CSR COMMITTEE OF THE BOARD

Enbridge’s Corporate Social Responsibility (CSR) Committee oversees EH&S and CSR guidelines, policies, procedures and practices of Enbridge and its subsidiaries. In 2005, the CSR Committee, comprising five independent directors, met three times.

MANAGING CORPORATE RISKS

Enbridge’s approach to risk management is incorporated in our corporate governance framework. This framework requires management teams in each business unit to review and regularly report on the risks they face and the controls in place to manage them. The Board and the Audit, Finance and Risk Committee oversee the annual review of risks to the company, monitor Enbridge’s risk management program and oversee the review of risks in consultation with internal and external auditors.

Other Board committees also oversee the implementation and monitoring of risk management systems. Results of this process and comprehensive environment, health and safety reports from our business units are presented each year to the CSR Committee.

EXECUTIVE COMPENSATION

Enbridge’s top five executives collectively earned approximately $5 million in salary and annual bonuses in 2005. These executives also received incentive stock options and performance-based stock units. The amounts are described in Enbridge’s Management Information Circular (PDF - 912KB ).

Besides performance against financial, operations and strategic objectives, which are key determinants of incentive payments under our company’s executive compensation program, Enbridge senior executives must also meet non-financial objectives that reflect EH&S performance and CSR commitments.

MEETING SARBANES-OXLEY

The Sarbanes-Oxley Act, enacted by United States Congress in 2002, was created to restore public trust in capital markets after several high profile business scandals. As a result of Sarbanes-Oxley, the United States Securities and Exchange Commission and the stock exchanges have established rules that govern how boards and committees are structured to carry out governance disclosures, company processes and internal control systems.

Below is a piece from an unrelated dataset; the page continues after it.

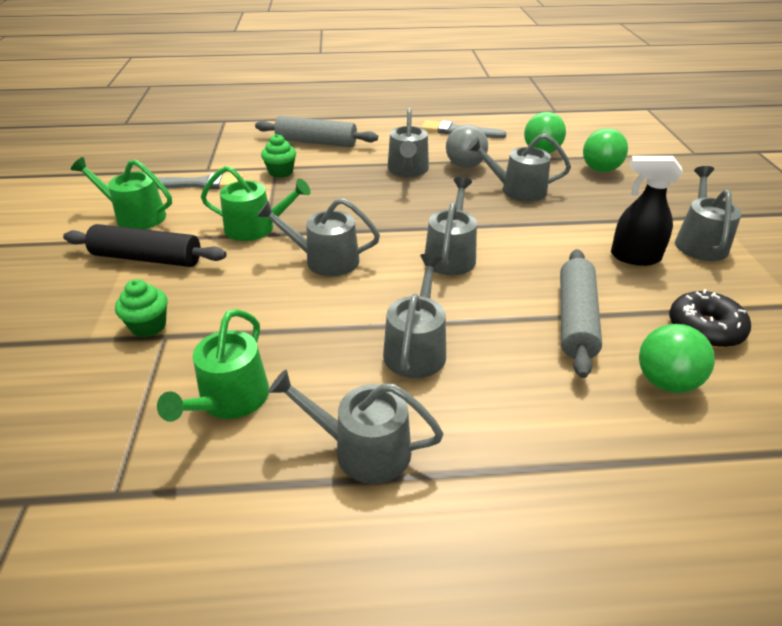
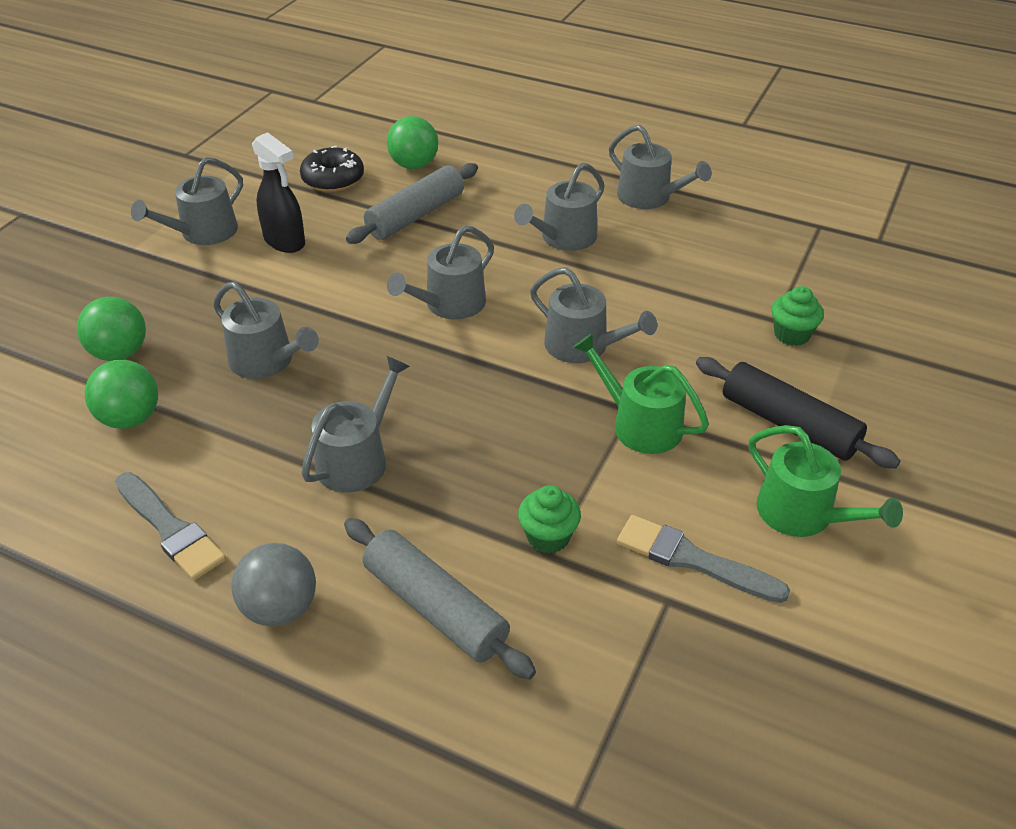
camera: 150 degrees left, 5 degrees up
green watering can [157,309,269,422] -> none
grey ball [446,125,488,168] -> grey ball moved to [231,543,316,626]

Enbridge Inc. and our United States businesses comply with applicable Sarbanes-Oxley requirements. Enbridge also follows the Canadian securities regulators’ corporate governance guidelines and rules. In ensuring compliance, Enbridge’s CEO and CFO sign certificates attesting to the fair presentation, in all material respects, of the company’s financial position, results of operations and cash flows as well as attesting to the design and effectiveness of disclosure controls and procedures to provide reasonable assurance that all material information is disclosed.